The problem with Domina is that it manages to make a absolutely riveting piece of history seem pedestrian. I'm fascinated by Agrippina, and there is a great novel waiting to be written about her, but this isn't it. I really didn't like Doherty's prose; normally I'm a big fan of what I think of as transparent prose - simple, unaffected writing which delivers the story without distracting you with wordplay. Doherty proves how difficult this can be to do, with Domina often crossing the line into dull, colourless writing. I think there might be one adjective per page, if that. The stage directions usually call for the characters to do something prosaic like 'stand', perhaps twice in the entire book does someone 'lurk' or something equally daring. This has the effect of stripping a lot of the emotional impact from much of the plot - and trust me, this isn't a story which should lack emotional impact. Dialogue is mostly the same, characters tend to info-dump at each other with more sense of talking to the reader than the fellow characters. The pacing felt off too - the plot is complex, but some major events race past in half a page! For example, C-C-Claudius is off-stage until a page or two before he becomes Emperor, from plot to purple in a couple of pages, and is gone almost as quickly.
Still, Agrippina is the real star isn't she? Maybe Doherty is choosing to concentrate on her? Nope. She's a cipher, despite her long relationship with Parmemon, there's never any sense that he really gets inside her head, and as he's telling us the story, we don't really get much from her. Ditto for Parmenon himself - there's a strong sense of his loyalty to Agrippina, but again, that's about all of his inner life that we see. There's not much sense of immersion in Roman culture or daily life either, and there are a few oddities scattered around that don't read right - little details that indicate an author uncomfortable with the period. At times, Domina reads very much like a bald summary of the facts, in the manner of a history book.

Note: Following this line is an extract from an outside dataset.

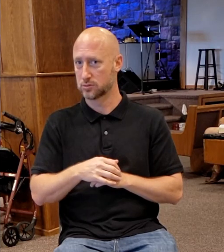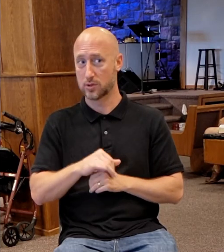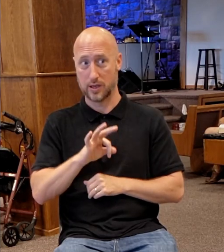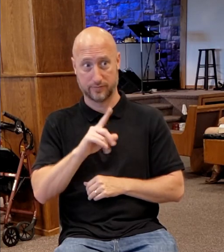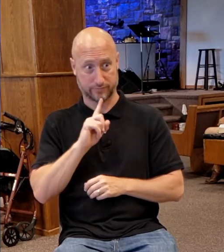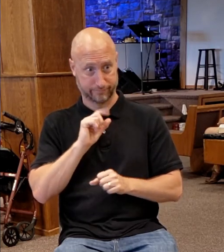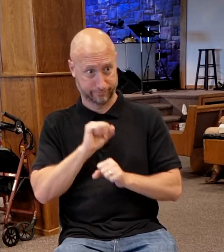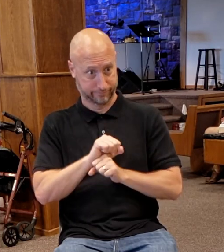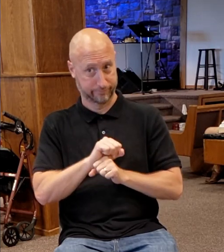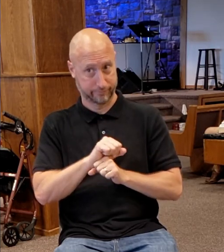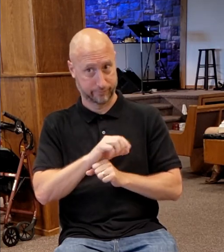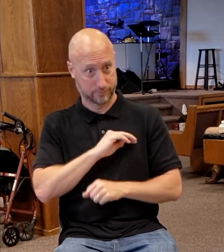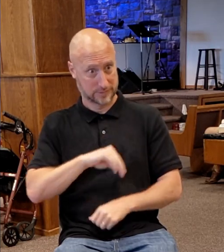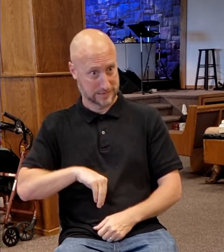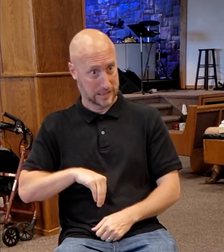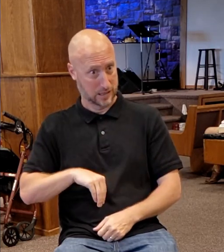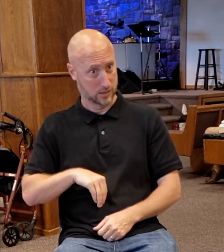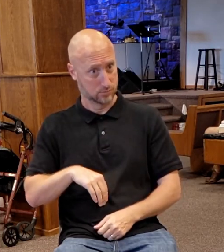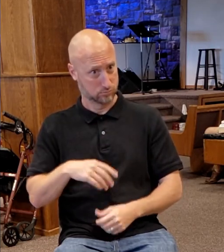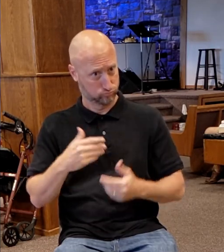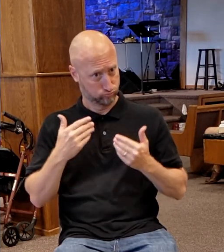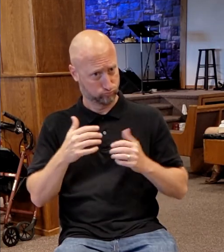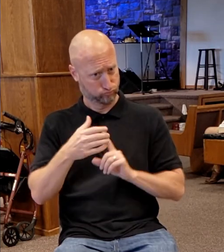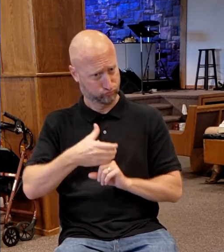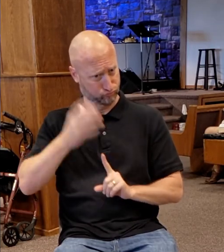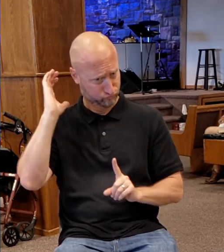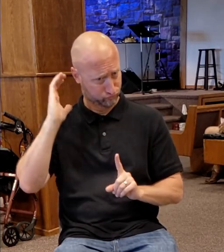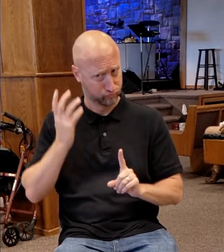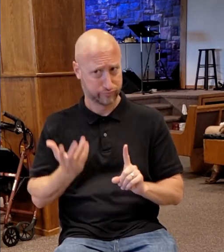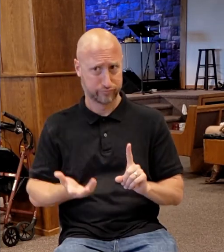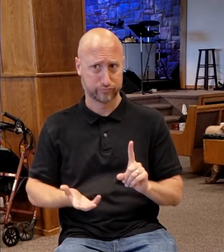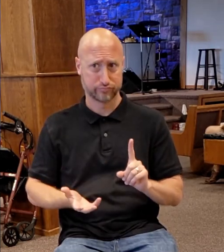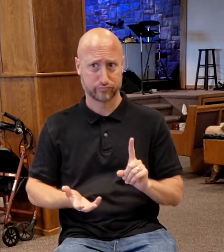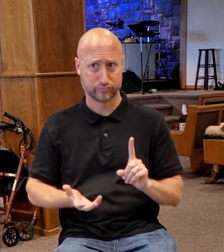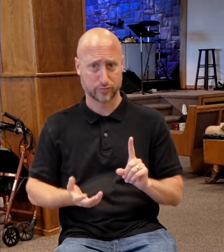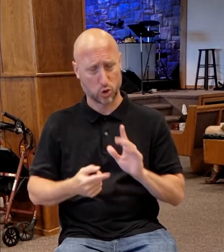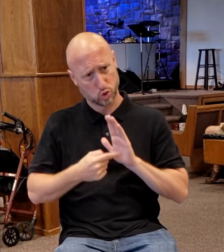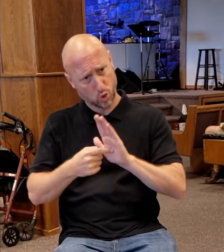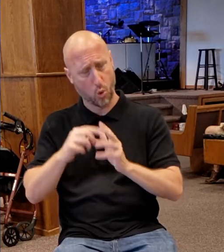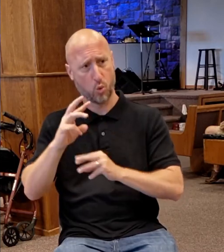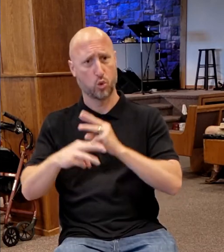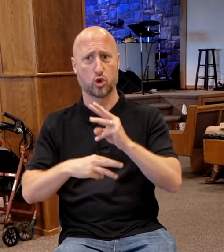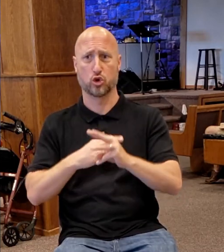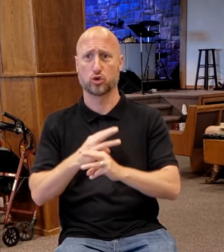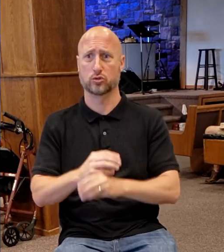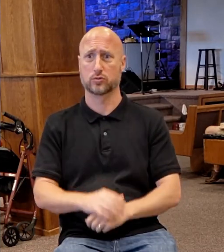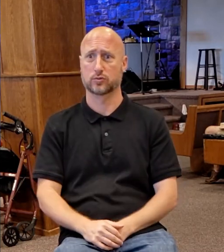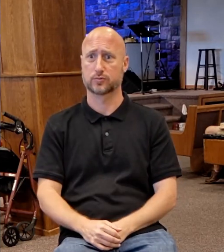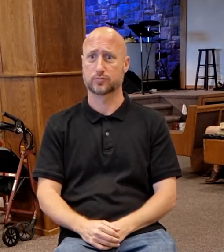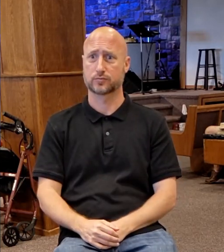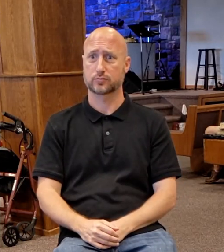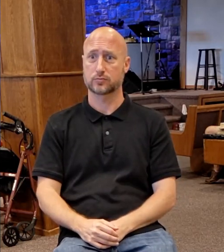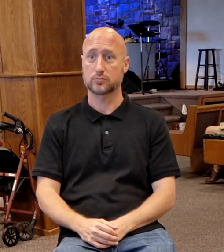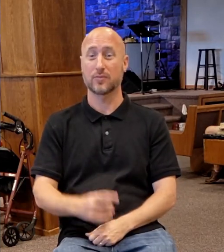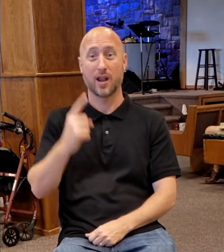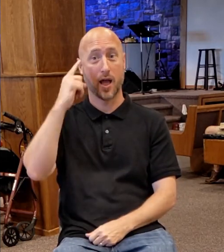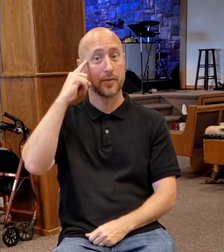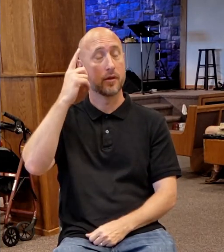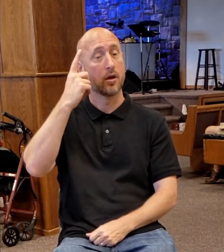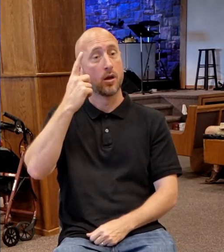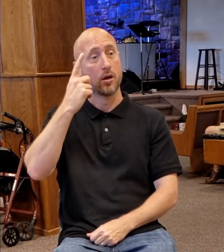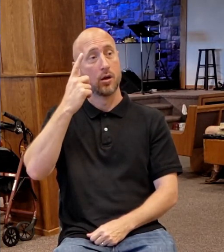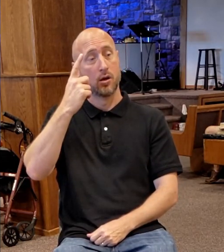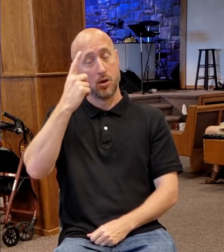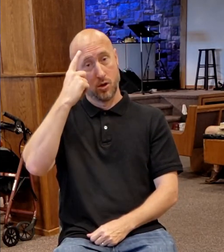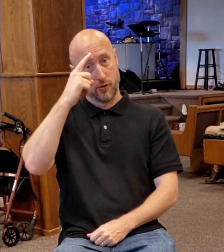things, show thyself to the world. And I think what's coming across there is just for each of us, there's kind of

Oh, wait, there's a reason for that too. Doherty has done his research for this one, but he appears to have started and stopped with Suetonius's work, which has a strong agenda, namely that of making the later Emperors look good compared to the raving lunatics that were Tiberius, Caligula, Claudius and Nero. Domina doesn't do anything to redress this or play with our expectations - no mention of how Claudius' reign was actually pretty good for Rome, or how even Nero had a good first five years or so. Nope, each Emperor is just the sort of raving cartoon maniac that Suetonius wanted us to picture.
I'm afraid I've pegged Doherty as strictly mid-list, one of those authors who churns out competent, readable but ultimately unexciting and unchallenging books to be read by people at train stations and airports. I'd be content with reading a couple of them on train journeys myself had he aimed lower, producing simple mysteries set in the period in the manner of Rosemary Rowe for example, but by aiming for a fictionalised account of a such a major figure as Agrippina, I think he set himself too high a target. (Luckily his other series seem to be in historical periods I just don't care for.)